Comunidade cigana do Ceará se movimenta para desfilar no Carnaval de SP

A Escola de Samba Pérola Negra será a primeira a entrar na avenida na capital paulista, dia 22 de fevereiro, com um tributo aos povos ciganos do Brasil

Escrito por Felipe Gurgel , felipe.gurgel@svm.com.br
Legenda: A escola de samba paulistana prepara uma ala para receber ciganos de todo o Brasil
Foto: Fotos: Luciana Avoletto

No senso comum, o movimento nômade é associado aos costumes do povo cigano. O hábito de viver sem território fixo gerou uma série de impressões míticas sobre os ciganos, criadas, geralmente, por quem não traz essa referência em sua ancestralidade. No entanto, é a fim de se reconhecer e divulgar os traços de sua identidade que, agora, a comunidade cigana procura se organizar para participar do desfile "Bartali Tcherain - A estrela cigana brilha na Pérola Negra".

Preparado pela Escola de Samba Pérola Negra, da Vila Madalena (SP), o tributo será o primeiro desfile da programação do Grupo Especial do Carnaval de São Paulo, no dia 22 de fevereiro. No Ceará, o Instituto Cigano do Brasil, presidido por Rogério Ribeiro, da etnia calon, movimenta-se para viabilizar a participação da comunidade local e nacional no evento.

Dentre cerca de 20 mil ciganos do Estado, a ideia é levar em torno de 40 a 50 deles para o desfile no Anhembi (SP). O Instituto procura apoio junto à Secretaria da Cultura do Ceará, às prefeituras de Fortaleza e Sobral (CE), dentre outras instituições públicas, a fim de possibilitar a logística.

"Neste mês, a gente vai intensificar uma campanha nas nossas redes sociais, para qualquer pessoa que possa doar nesse sentido. Também temos mobilizado ciganos da Bahia, Alagoas, Paraíba, Rio Grande do Norte. Além do Nordeste, há articulação em São Paulo mesmo, Mato Grosso, Paraná e Rio Grande do Sul", situa Rogério Ribeiro.

A mobilização visa ocupar a última ala do desfile da Pérola Negra. A escola da Vila Madalena sairá na avenida com cinco alegorias, distribuídas em 25 alas, como é de praxe no regulamento.

Legenda: O desfile marca o retorno da Pérola Negra ao Grupo Especial do Carnaval de SP

"No fim, vamos mostrar a chegada do povo cigano em território brasileiro, com suas peças e alegrias, e uma romaria de agradecimento a Santa Sara Kali (padroeira da comunidade cigana). Logo atrás desse carro, vamos trazer a grande comunidade, todos eles com a bandeira e suas roupas", detalha o carnavalesco Anselmo Brito.

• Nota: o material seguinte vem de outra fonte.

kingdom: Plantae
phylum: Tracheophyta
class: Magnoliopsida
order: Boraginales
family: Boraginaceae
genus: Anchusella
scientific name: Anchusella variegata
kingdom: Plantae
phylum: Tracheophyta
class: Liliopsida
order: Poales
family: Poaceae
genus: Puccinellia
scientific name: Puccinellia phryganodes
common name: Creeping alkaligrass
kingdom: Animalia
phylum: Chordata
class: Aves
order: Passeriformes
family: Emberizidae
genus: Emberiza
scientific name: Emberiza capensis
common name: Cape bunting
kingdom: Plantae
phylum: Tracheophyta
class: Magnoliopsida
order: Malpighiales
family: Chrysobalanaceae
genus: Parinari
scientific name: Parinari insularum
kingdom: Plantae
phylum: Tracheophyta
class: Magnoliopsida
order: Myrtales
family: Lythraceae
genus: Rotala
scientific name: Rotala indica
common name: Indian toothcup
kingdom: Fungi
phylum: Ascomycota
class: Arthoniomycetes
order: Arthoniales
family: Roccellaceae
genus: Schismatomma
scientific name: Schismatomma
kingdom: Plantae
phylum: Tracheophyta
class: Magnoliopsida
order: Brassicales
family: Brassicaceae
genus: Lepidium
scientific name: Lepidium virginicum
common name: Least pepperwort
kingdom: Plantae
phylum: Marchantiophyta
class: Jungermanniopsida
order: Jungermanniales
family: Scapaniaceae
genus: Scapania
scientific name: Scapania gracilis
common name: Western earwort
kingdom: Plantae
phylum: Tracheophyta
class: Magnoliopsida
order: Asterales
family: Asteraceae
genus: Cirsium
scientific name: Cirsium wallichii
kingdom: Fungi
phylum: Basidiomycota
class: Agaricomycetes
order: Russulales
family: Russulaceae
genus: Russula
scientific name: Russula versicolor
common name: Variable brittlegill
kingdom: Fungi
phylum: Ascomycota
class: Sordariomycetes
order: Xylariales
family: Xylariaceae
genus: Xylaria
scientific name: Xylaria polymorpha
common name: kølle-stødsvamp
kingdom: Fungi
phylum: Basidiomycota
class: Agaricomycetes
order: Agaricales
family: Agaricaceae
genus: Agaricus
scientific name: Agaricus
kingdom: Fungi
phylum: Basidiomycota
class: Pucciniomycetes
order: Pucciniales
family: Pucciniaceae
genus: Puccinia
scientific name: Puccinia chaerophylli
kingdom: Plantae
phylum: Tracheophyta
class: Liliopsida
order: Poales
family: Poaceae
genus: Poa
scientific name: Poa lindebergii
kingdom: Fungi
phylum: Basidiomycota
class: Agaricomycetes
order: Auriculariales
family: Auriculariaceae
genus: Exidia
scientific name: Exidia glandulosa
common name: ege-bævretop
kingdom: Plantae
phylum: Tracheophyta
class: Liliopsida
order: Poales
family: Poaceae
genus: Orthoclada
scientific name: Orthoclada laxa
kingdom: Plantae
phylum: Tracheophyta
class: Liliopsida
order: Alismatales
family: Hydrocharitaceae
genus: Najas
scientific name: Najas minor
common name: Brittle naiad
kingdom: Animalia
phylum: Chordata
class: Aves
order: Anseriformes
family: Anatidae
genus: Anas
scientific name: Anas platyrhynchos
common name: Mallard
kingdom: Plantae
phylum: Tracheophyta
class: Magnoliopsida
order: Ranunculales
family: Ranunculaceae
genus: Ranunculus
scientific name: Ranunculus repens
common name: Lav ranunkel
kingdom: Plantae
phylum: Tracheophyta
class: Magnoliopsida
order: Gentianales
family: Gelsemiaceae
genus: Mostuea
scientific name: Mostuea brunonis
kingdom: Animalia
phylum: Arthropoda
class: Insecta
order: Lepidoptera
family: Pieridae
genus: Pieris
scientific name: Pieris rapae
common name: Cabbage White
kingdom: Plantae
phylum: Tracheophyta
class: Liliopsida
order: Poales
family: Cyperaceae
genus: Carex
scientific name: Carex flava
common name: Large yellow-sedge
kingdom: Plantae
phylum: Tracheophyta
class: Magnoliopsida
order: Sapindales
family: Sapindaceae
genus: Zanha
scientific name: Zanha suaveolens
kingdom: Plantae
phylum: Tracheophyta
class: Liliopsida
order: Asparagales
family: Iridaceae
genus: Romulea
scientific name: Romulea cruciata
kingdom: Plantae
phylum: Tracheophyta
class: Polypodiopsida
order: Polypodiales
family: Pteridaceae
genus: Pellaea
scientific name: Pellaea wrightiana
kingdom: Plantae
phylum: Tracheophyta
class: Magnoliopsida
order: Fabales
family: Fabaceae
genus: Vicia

Rogério acrescenta que os ciganos da etnia calon vão compor essa ala junto aos "roms". Todos estarão vestidos a caráter, sem fantasias. Ele enfatiza, ainda, que todo o enredo será voltado ao povo cigano, e destaca suas manifestações culturais, a exemplo do artesanato, da dança, da música e da quiromancia (leitura de mãos).

A escolha do tema, vencedor dentre oito possibilidades da escola de samba paulistana, teve origem em uma promessa feita por Anselmo Brito, à Santa Sara Kali. O carnavalesco trabalhava pela Escola Camisa Verde e Branco, e passava por um momento difícil, quando conheceu uma cigana chamada Fátima.

"Pedi uma luz, e ela disse que aquele momento não era pra minha estrela brilhar. Que só brilharia quatro anos depois, e que assim eu fizesse uma homenagem à comunidade cigana. Daí fomos campeões com a Verde e Branco, no meu quarto Carnaval com eles. E ali me recordei da promessa que fiz", conta Anselmo.

Desconstrução

O cearense Rogério Ribeiro atualiza que a luta da comunidade cigana para desconstruir estereótipos ainda é grande. Oportunidades como o tributo da Pérola Negra amenizam uma situação de exclusão "comum" aos ciganos: normalmente, eles estão fora do contexto das políticas públicas da cultura no Brasil.

"Nós cobramos editais específicos para a nossa cultura. Acho que os governos pecam muito em não efetivar as conquistas registradas nas conferências públicas (estaduais e municipais). Aqui, no Ceará, temos um diálogo com o Governo do Estado. Mas os editais ainda são abertos, generalizados. E precisamos de ajuda na elaboração de projetos. Um alto percentual (70%) do povo calon ainda é analfabeto".

"Não queremos que as pessoas nos vejam só como uma questão folclórica, com aquela imagem das ciganas batendo saia. Queremos inserir nosso povo nas políticas afirmativas", acrescenta Rogério.